Poet Tess Gallagher returns to her native Port Angeles to give a free reading Thursday at Peninsula College.

Poet Tess Gallagher returns to her native Port Angeles to give a free reading Thursday at Peninsula College.

Port Angeles poet returns to roots with free reading

PORT ANGELES — The internationally known poet and Port Angeles native Tess Gallagher is home again to give a free reading Thursday of her acclaimed book Midnight Lantern.

The poems here “partly seduce, partly overwhelm,” critic Fran Brearton of The Guardian wrote.

Listeners can decide for themselves just how seductive and overwhelming during Gallagher’s appearance at 12:35 p.m. Thursday in the Little Theater at Peninsula College, 1502 E. Lauridsen Blvd.

Admission is free to the public.

Gallagher, who divides her time between her blufftop home just outside Port Angeles and a cottage in County Sligo, Ireland, named her ninth book Midnight Lantern because writing — and reading — have the power to bring light into one’s dark days.

“When we come into our midnights, we need our resources,” spiritual and otherwise, Gallagher has said.

“Poetry for me is spiritual strength . . . It is there to help you strengthen your spiritual muscles.”

The poet herself has survived breast cancer and built a new life for herself after the death of her husband, the famed writer Raymond Carver.

In recent months, Gallagher has crisscrossed the continent, reading from Midnight Lantern at venues from New York City to Town Hall in Seattle.
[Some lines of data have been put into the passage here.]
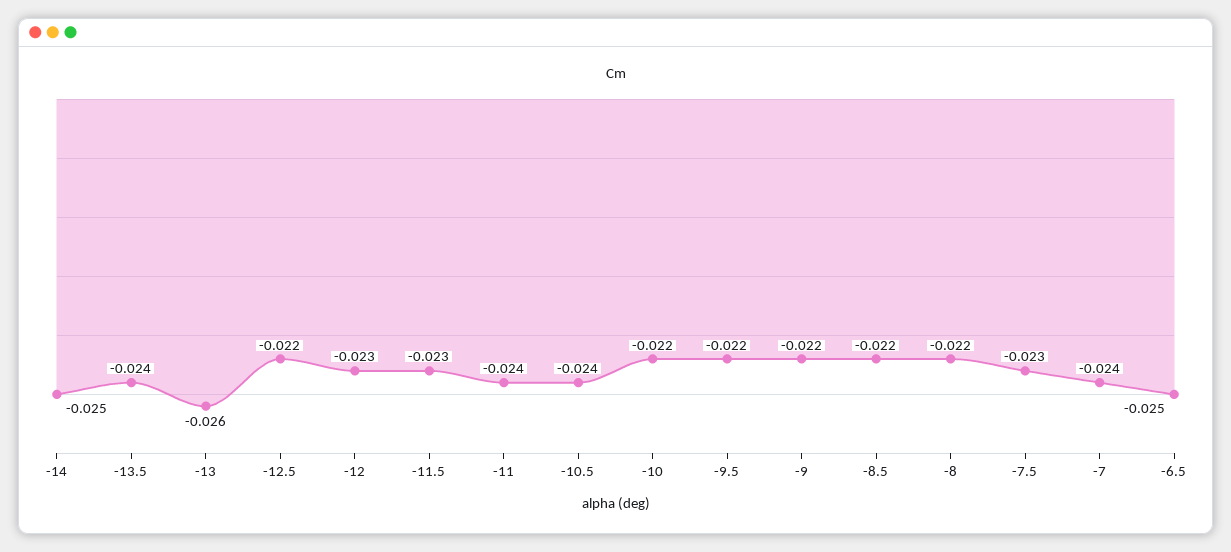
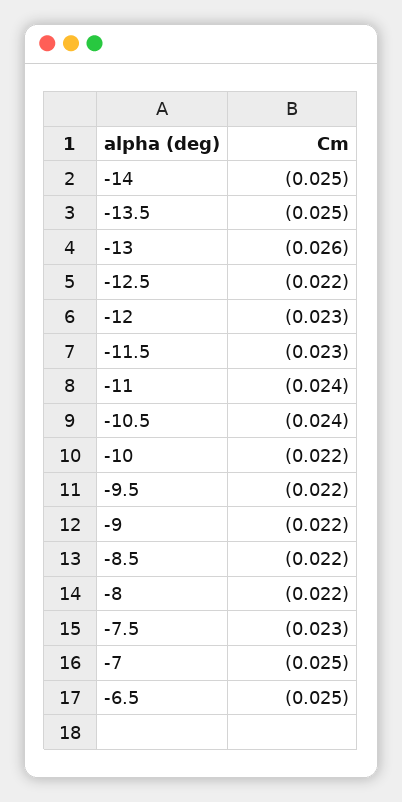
-13.5: -0.024 -> -0.025
-7: -0.024 -> -0.025

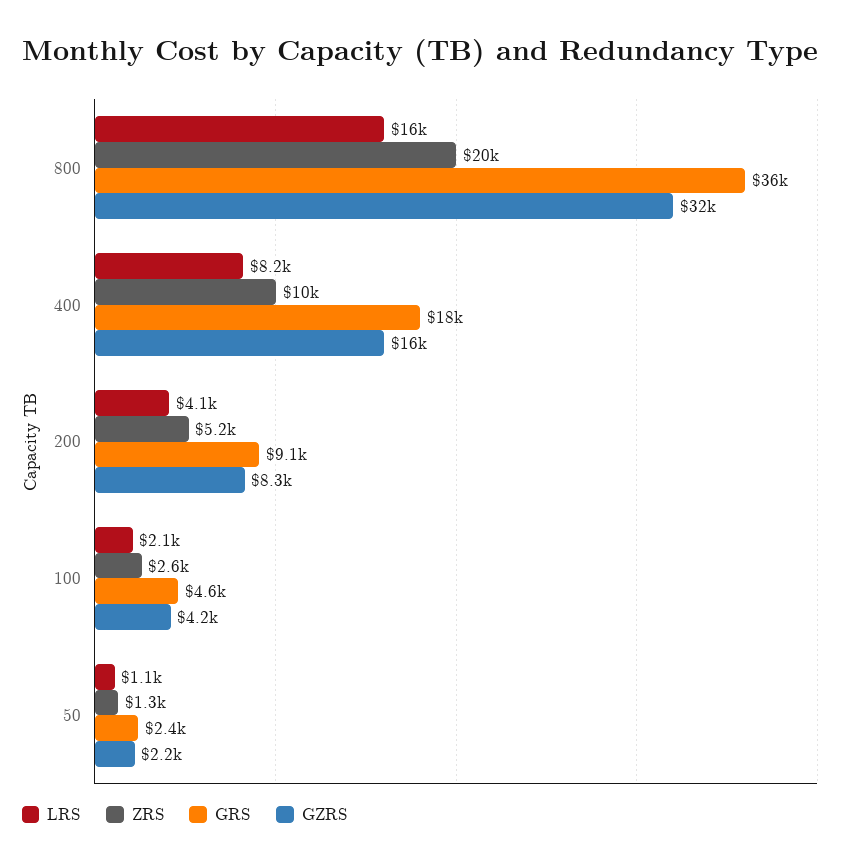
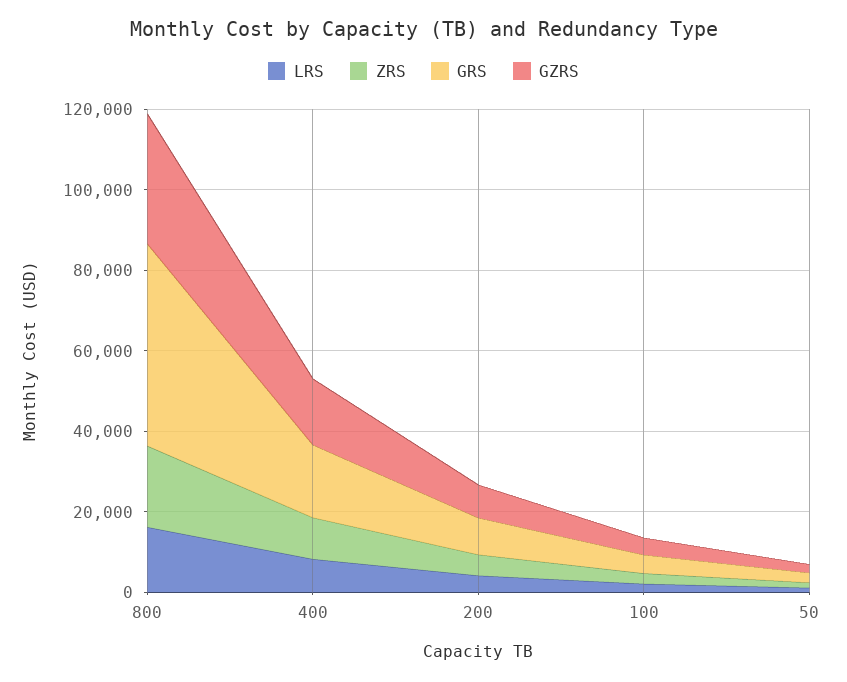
GRS, 800: 36000 -> 50000

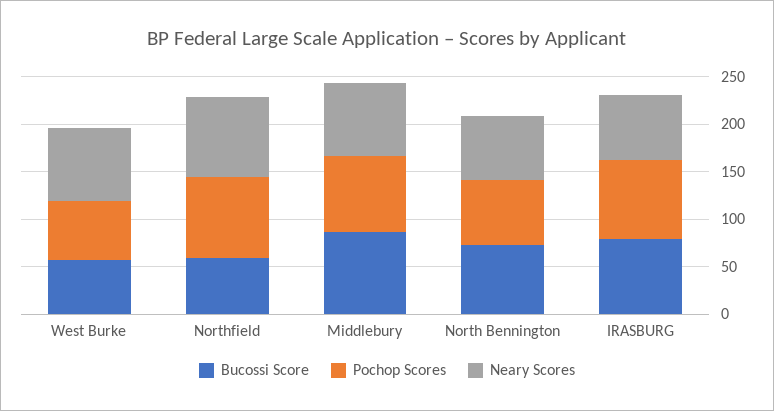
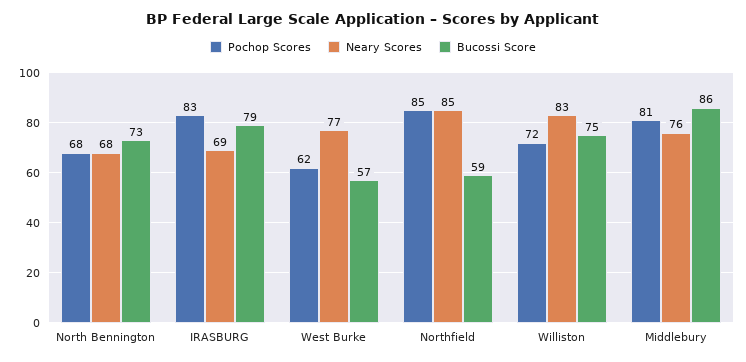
Pochop Scores, Williston: none -> 72
Neary Scores, Williston: none -> 83
Bucossi Score, Williston: none -> 75

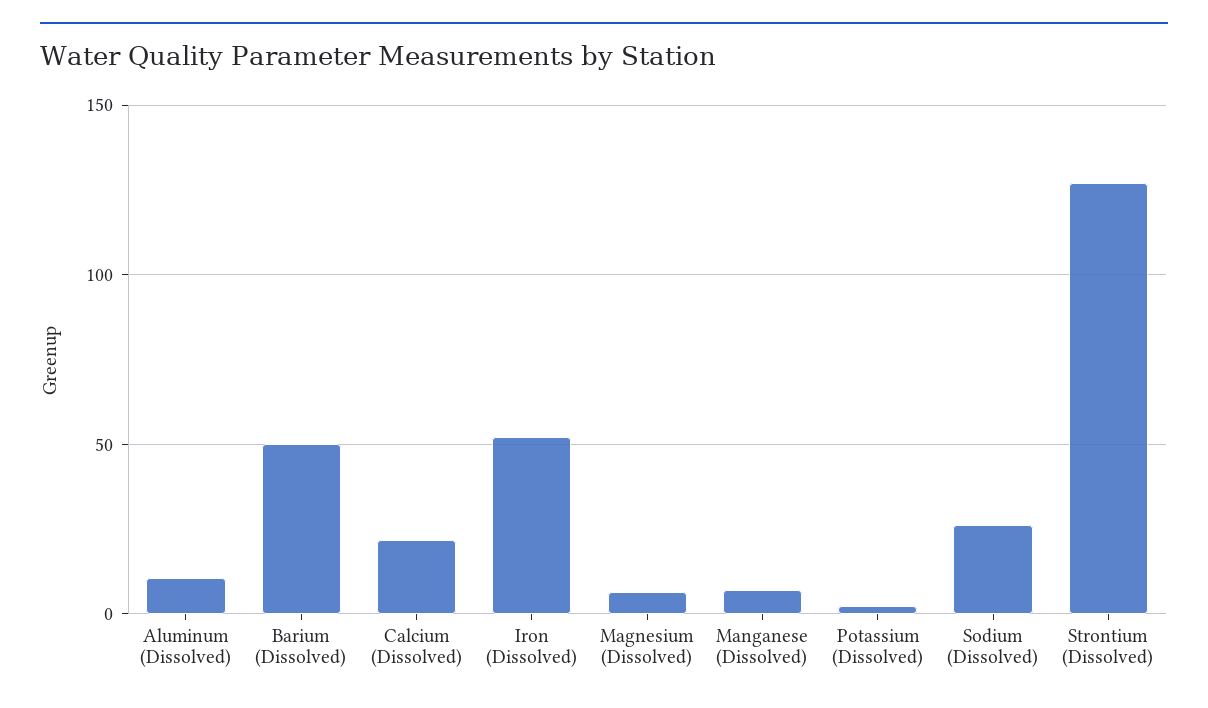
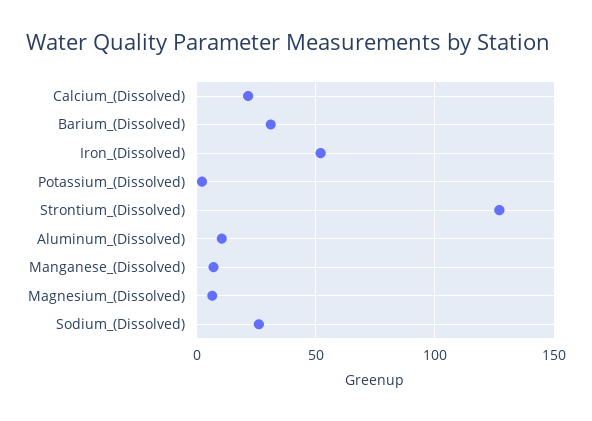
Barium (Dissolved): 50 -> 30

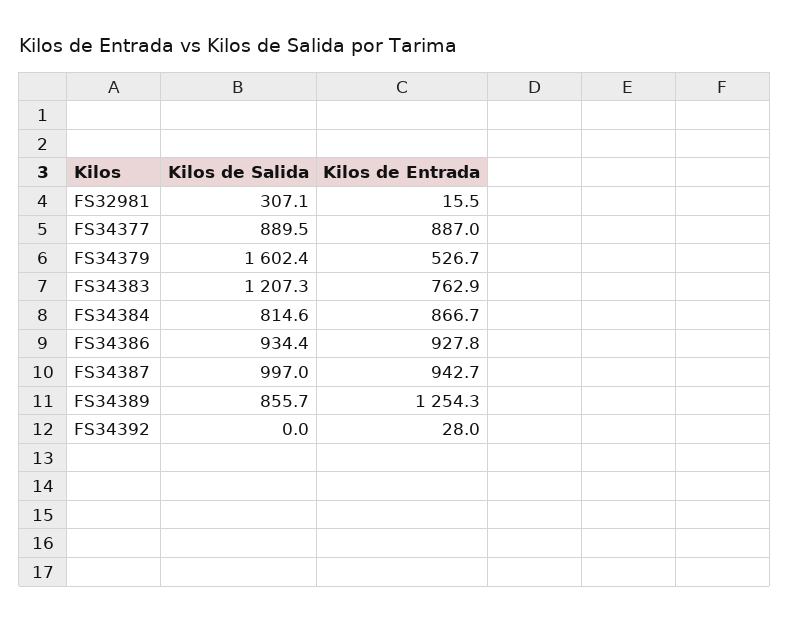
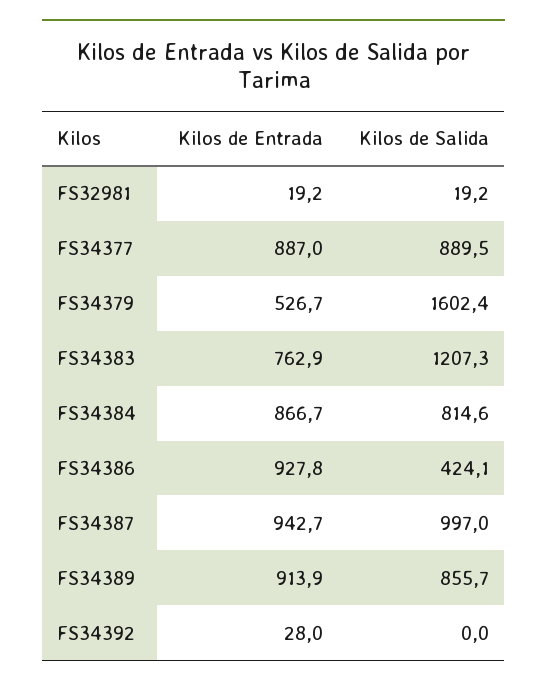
Kilos de Salida, FS32981: 307.1 -> 19.2
Kilos de Entrada, FS32981: 15.5 -> 19.2
Kilos de Salida, FS34386: 934.4 -> 424.1
Kilos de Entrada, FS34389: 1254.3 -> 913.9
She continues to love her life in Port Angeles, she said. The beauty, along with her fond memories of girlhood here, are what nourish her.

Gallagher was born 69 years ago to Leslie and Georgia Morris Bond, who came west to work in the woods.

She was the eldest of five and grew up fishing with her brothers.

“There may be no American poet more overdue for an anthology than Tess Gallagher,” critic Charles Cross wrote in The Seattle Times.

Midnight Lantern “is a worthy and deeply moving anthology, and one firmly rooted in the Northwest,” Cross added.

Body of work

The book encompasses 40 years of writing, plus 20 new poems, and joins a body of work that also includes Gallagher’s short-story collections The Lover of Horses and Other Stories and At the Owl Woman Saloon, and her poetry collections Dear Ghosts and Moon Crossing Bridge, among others.

She also has released Distant Rain, a conversation with the highly respected Buddhist nun Jacucho Setouchi of Kyoto, Japan — which is both an art book and a cross-cultural moment.

Gallagher also is the author of Soul Barnacles: Ten More Years with Ray, and A Concert of Tenses: Essays on Poetry.

With her companion Josie Gray, Gallagher published Barnacle Soup: Stories from the West of Ireland.

She holds degrees from the universities of Washington and Iowa and has received a Guggenheim fellowship and two National Endowment for the Arts fellowships.

Writing doesn’t get any easier as one goes along, Gallagher has said.

“Developing one’s vision,” she said, “is a lifelong enterprise.”

Gallagher’s reading Thursday is a joint presentation by Peninsula College’s Foothills Writers Series and Studium Generale lecture series.